This blog is the first in our series on CEQA’s major milestones, and Friends of Mammoth marks a mammoth milestone for CEQA.
As first enacted, the scope of CEQA’s applicability was not well understood. In particular, CEQA did not initially define the term “project,” which is the governmental activity that triggers the statute. Many argued, and in fact most city and county governments assumed in the first two years after CEQA’s enactment, that the statute applies only to “projects” that are being undertaken by the government. Or to put it another way, most people did not interpret CEQA as to apply to purely private actions, even actions that might require a government permit or permission.
The Supreme Court disabused them of this notion in Friends of Mammoth v. Board of Supervisors of Mono County (1972) 8 Cal.3d 247. This case represents the “old west” of CEQA, and is the result of a “showdown” between the old Republican guard represented by Attorney General Evelle Younger and the new face of the Republican party as represented by Governor Ronald Reagan. Reagan’s Office of Planning and Research was proposing to adopt guidelines that would interpret CEQA to apply only to governmental projects, and Younger challenged those proposed guidelines, arguing that CEQA’s intent and broad policy mandated that it be applied all areas under significant governmental control, including private projects requiring government approval or support of some kind. Younger relied heavily on the lengthy policy statements in CEQA touting the importance of protecting the environment and evaluating environmental impacts of governmental action at all levels.

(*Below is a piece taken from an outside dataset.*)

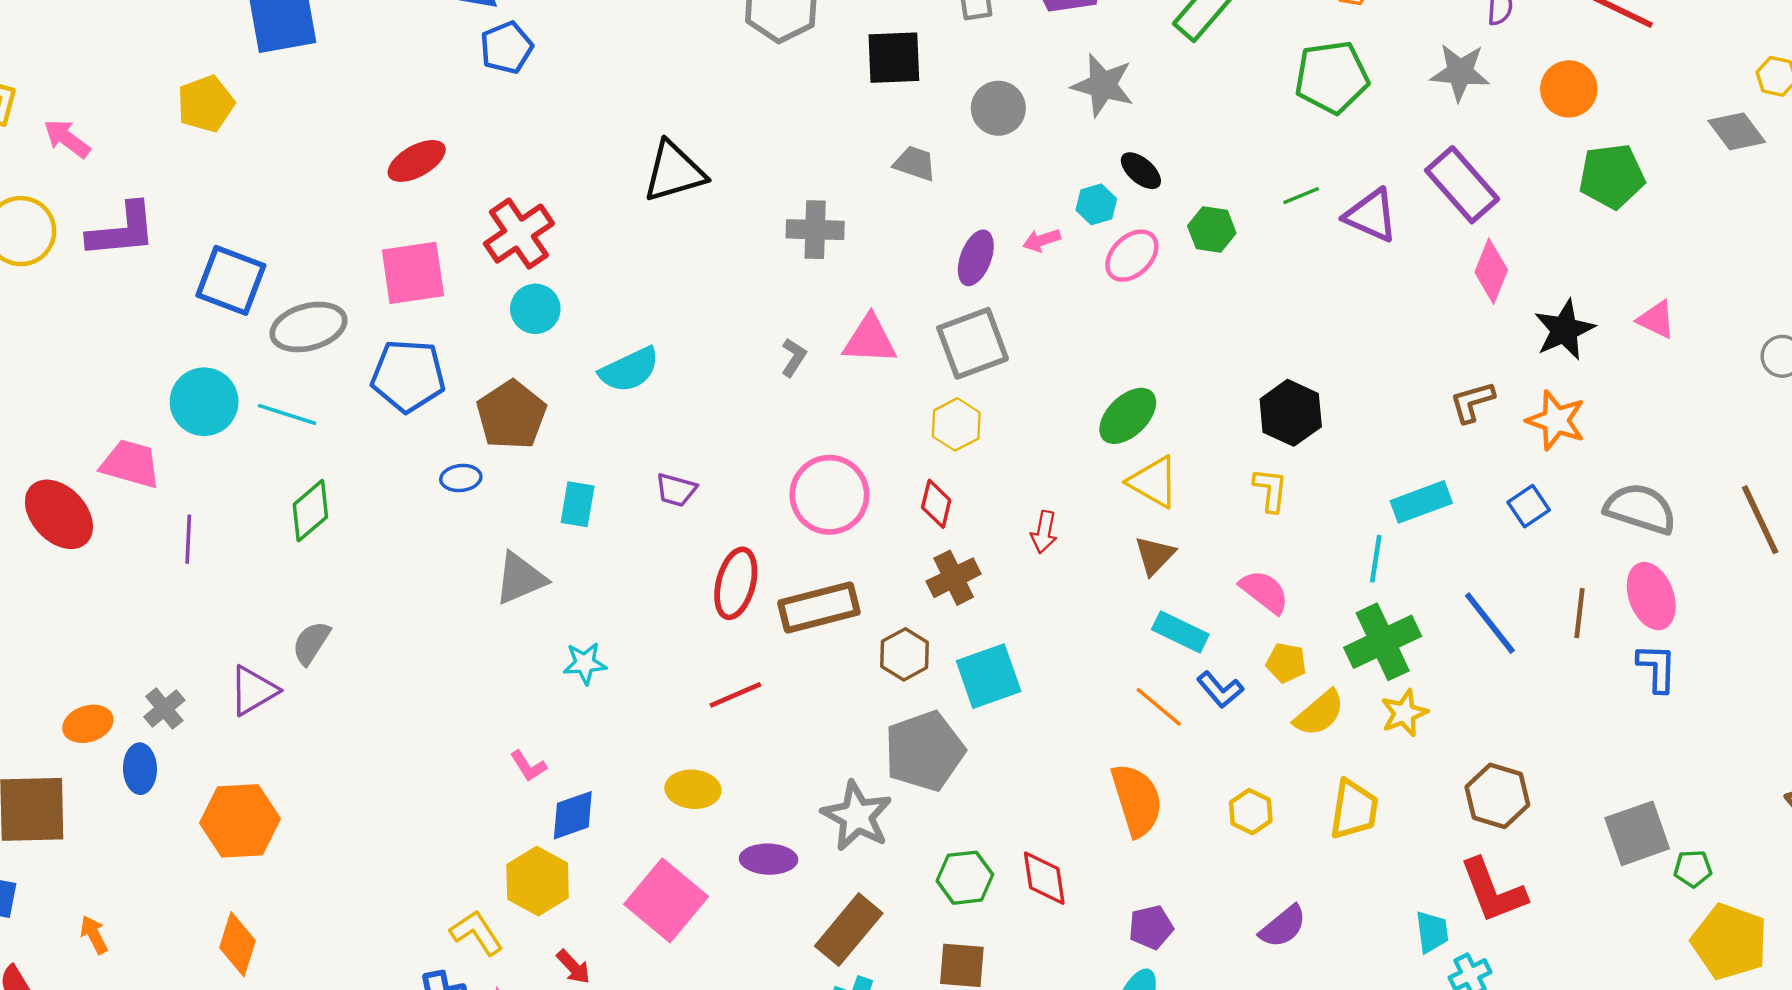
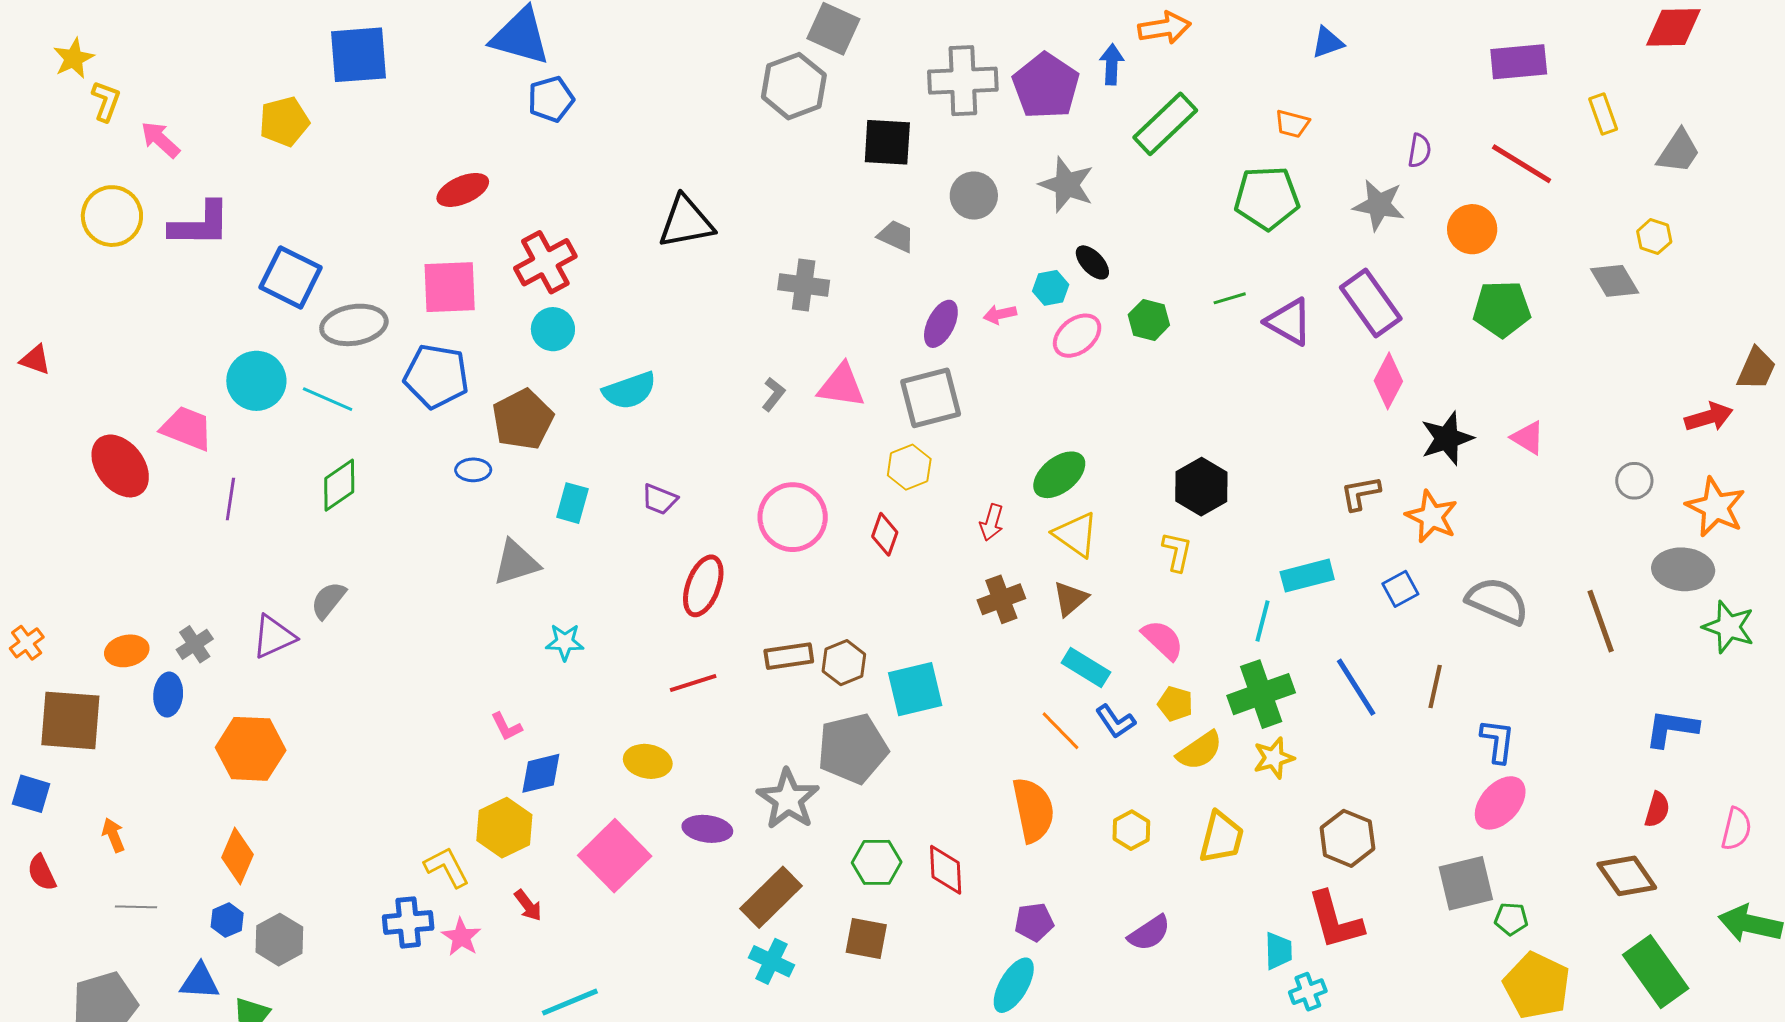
red arrow: (1044, 532) -> (992, 522), moved
brown cross: (954, 578) -> (1001, 599), moved
pink ellipse: (1651, 596) -> (1500, 803), moved, turned 56
brown rectangle: (819, 607) -> (789, 656), moved, size x0.7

Younger then began looking around for the appropriate case to test his theories in the courts. The Board of Supervisors for Mono County presented just such a case when it approved a condominium project in the Mammoth Lakes area without considering the environmental impacts of the project. A local environmental organization—Friends of Mammoth—sued the County, arguing that the County should have complied with CEQA before approving the project. After having lost in the trial court, Friends of Mammoth took the unusual tack of seeking review directly in the Supreme Court. For reasons that appear to be lost in the mists of time, the Supreme Court accepted review, bypassing the Court of Appeal entirely. In the Supreme Court, counsel for Friends of Mammoth were joined by several friends of the court, including the Attorney General.
The parties each tried to convince the Supreme Court that their view of the act was supported by the legislative intent. The legislative history of CEQA is sparse, so the parties resorted to obtaining declarations from individual legislators. Not surprisingly, the Attorney General and the Board of Supervisors presented conflicting declarations from legislators regarding the intent of CEQA—one stating it clearly was intended to apply to private projects, the other stating it clearly was intended to apply only to government projects. In view of this conflict, the Court reiterated its general reticence to rely on statements of individual members of the legislature for expressions of intent of the entire legislative body. (Friends of Mammoth, at p. 258.) Instead, the Court looked for evidence of legislative intent in the broad policy language of the CEQA itself and well as to the regulations being promulgated for the National Environmental Policy Act, since that federal legislation served as the model for CEQA. In those documents, with their sweeping policy declarations about the importance of environmental protection, the Court found sufficient ground to conclude:
In resolving the conflict on intent, as we must, we conclude that the Legislature intended EQA to be interpreted in such manner as to afford the fullest possible protection to the environment within the reasonable scope of the statutory language. We also conclude that to achieve that maximum protection the Legislature necessarily intended to include within the operation of the act, private activities for which a government permit or other entitlement for use is necessary.
(Friends of Mammoth, at p. 259.) We query whether such a conclusion would have been reached just a few years later when the judicial vogue for the strict plain meaning rule came to the fore. But as the California Supreme Court later explained, what’s done is done: “[i]t is, of course, too late to argue for a grudging, miserly reading of CEQA.” (Bozung v. Local Agency Formation Commission (1975) 13 Cal.3d 263, 274.)